-- Provided data follows --
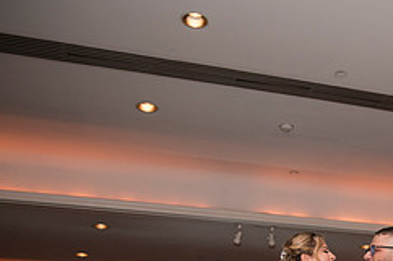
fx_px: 709
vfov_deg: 19.7
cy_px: 308
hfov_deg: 29.2
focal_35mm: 65
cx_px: 383
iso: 800
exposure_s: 1/60
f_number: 2.8
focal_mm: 26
-- Provided data concluded --
Brief |
Line by line, return the listing above exactly, leaving out its pictures.

Reply |
fx_px: 709
vfov_deg: 19.7
cy_px: 308
hfov_deg: 29.2
focal_35mm: 65
cx_px: 383
iso: 800
exposure_s: 1/60
f_number: 2.8
focal_mm: 26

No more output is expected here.